When the field is not complete, eg $K=R$, what goes wrong here? We still have a map from the set of varieties over $K$ to finitely generated algebras over $K$. So it not to give us a bijection it must fail to be bijective or injective. Which of these happens? Does it fail to be surjective or injective or both?
When $K$ is not algebraically closed, one useful choice of replacement for the naive notion of an affine algebraic subset of $K^n$ is an affine algebraic subset of $\bar{K}^n$ which is a union of orbits of the absolute Galois group $\text{Gal}(\bar{K}/K)$. The Nullstellensatz, together with the fundamental theorem of Galois theory, implies that such things correspond bijectively to radical ideals of $K[x_1, ... x_n]$.
First, I would like to offer a more rigorous statement of Hilbert's Nullstellensatz from Dummit and Foote's Abstract Algebra:
Let $E$ be an algebraically closed field. Then $\mathcal{I}(\mathcal{Z}(I)) = \mathop{\mathrm{rad}} I$ for every ideal $I$ of $E[x_1, \ldots, x_n].$ Moreover the maps $\mathcal{Z}$ and $\mathcal{I}$ in the correspondence $$\{ \mbox{affine algebraic sets} \} \xleftarrow[\mathcal{Z}]{\xrightarrow{\mathcal{I}}} \{\mbox{radical ideals} \}$$ are bijections of each other.
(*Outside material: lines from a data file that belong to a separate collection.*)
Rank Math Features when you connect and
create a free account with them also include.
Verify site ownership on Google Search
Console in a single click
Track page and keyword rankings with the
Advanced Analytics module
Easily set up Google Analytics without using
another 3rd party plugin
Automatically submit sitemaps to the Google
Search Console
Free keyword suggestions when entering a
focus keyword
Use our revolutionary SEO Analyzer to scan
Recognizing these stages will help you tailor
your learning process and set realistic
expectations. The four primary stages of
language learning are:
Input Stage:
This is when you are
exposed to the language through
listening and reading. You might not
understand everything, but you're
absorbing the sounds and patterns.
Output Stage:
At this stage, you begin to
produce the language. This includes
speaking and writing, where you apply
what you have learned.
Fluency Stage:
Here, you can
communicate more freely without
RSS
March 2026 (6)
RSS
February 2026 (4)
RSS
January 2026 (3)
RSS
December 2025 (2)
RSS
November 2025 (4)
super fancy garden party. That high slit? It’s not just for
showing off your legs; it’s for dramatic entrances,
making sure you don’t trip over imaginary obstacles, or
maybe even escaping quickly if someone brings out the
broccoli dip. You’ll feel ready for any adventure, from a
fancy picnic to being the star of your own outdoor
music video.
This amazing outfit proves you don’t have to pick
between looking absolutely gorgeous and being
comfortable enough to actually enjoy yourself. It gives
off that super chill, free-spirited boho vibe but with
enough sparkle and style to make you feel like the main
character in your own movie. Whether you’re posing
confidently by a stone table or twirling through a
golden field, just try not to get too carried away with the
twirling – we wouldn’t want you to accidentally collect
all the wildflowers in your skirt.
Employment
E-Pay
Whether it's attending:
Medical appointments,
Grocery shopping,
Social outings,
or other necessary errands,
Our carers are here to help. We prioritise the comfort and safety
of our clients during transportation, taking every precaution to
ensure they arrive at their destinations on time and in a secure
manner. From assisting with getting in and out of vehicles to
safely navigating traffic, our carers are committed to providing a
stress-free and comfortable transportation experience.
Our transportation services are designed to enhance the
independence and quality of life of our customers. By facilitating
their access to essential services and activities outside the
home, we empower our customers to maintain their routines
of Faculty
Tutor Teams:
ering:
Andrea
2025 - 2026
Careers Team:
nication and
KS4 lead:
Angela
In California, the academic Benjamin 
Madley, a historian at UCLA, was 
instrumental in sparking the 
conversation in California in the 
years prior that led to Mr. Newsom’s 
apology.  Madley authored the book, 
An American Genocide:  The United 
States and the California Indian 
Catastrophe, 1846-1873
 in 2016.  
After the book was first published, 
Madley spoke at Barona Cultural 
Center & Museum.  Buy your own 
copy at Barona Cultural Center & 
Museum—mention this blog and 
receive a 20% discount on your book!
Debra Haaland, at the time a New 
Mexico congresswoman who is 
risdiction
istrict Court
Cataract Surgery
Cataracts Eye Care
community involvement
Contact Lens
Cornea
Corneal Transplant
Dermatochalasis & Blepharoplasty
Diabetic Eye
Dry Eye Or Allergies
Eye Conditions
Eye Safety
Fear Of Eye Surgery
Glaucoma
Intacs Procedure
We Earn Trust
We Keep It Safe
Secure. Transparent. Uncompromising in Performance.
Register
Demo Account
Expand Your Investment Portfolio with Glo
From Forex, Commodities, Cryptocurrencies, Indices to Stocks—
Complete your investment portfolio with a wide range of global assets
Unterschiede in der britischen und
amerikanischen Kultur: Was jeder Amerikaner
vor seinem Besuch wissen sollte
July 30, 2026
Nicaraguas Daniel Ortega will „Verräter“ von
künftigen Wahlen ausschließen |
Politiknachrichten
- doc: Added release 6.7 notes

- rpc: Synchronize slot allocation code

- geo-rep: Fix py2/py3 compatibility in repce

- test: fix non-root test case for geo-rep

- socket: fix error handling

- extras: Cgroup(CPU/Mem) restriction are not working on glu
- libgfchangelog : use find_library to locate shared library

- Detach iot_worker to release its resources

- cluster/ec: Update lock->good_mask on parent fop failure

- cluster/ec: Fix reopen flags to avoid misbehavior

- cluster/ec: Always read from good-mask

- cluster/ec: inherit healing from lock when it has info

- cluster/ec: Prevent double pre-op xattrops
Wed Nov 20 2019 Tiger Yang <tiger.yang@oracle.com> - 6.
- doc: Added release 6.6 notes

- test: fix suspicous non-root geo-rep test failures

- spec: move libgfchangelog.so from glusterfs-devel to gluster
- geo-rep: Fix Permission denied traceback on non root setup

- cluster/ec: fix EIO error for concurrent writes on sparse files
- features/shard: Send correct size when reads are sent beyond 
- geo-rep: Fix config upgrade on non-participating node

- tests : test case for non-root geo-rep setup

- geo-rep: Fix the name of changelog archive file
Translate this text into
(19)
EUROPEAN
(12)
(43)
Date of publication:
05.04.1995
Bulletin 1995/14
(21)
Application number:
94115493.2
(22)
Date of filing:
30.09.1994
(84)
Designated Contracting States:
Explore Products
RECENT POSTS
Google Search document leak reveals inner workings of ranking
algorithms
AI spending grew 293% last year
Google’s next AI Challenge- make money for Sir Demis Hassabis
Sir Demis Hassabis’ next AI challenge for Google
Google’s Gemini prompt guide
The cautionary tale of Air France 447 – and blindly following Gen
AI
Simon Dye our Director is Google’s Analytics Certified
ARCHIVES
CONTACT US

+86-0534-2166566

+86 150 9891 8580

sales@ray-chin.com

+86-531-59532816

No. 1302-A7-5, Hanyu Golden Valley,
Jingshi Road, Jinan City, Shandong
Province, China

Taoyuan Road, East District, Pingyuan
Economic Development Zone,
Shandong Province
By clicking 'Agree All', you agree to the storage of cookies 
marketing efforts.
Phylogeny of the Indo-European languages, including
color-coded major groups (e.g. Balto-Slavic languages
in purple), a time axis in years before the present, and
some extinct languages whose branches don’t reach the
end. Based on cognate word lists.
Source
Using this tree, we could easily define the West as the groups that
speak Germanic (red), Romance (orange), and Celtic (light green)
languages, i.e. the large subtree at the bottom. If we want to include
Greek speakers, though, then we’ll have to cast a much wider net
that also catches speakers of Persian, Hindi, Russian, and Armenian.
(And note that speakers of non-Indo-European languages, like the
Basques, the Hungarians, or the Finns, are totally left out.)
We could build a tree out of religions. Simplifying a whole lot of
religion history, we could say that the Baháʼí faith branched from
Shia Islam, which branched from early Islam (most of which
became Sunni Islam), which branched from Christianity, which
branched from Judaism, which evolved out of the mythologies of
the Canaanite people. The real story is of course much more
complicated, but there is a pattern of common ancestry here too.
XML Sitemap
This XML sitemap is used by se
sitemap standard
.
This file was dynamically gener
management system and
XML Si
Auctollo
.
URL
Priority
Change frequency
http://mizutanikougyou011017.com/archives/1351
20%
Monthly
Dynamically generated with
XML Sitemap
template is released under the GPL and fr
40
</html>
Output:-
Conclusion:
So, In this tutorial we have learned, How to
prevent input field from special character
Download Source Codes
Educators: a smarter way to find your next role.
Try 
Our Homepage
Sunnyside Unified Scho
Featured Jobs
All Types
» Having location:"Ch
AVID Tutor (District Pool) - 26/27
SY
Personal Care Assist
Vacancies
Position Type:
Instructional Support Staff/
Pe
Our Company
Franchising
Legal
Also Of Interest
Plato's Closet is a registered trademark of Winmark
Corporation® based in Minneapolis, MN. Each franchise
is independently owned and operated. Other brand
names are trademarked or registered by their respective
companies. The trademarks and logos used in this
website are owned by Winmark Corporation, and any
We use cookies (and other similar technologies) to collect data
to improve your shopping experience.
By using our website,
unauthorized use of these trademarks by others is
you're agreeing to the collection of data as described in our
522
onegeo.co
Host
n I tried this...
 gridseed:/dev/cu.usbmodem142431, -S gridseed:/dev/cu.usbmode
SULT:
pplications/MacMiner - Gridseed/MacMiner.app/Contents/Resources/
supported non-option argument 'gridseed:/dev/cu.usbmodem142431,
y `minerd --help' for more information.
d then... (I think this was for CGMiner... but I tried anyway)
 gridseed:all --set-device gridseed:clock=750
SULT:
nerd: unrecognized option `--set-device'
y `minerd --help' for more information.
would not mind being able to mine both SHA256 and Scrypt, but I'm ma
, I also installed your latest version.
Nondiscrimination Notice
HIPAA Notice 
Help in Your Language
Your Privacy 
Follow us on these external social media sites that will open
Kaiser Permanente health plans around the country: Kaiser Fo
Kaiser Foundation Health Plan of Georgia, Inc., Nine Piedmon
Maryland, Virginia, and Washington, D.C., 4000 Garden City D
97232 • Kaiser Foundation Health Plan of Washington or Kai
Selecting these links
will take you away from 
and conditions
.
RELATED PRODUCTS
Now, it should be absolutely obvious why the bijection breaks down when the field considered is $\mathbb{R}$. $\mathbb{R}$ is not algebraically closed (consider $x^2+1 \in \mathbb{R}[x]$, which has a variety that includes $i\not\in \mathbb{R}$) so the Nullstellensatz does not apply and the bijection does not happen.
As for whether or not this is a failure to be injective or surjective, that depends on whether you are talking about $\mathcal{Z}$ or $\mathcal{I}.$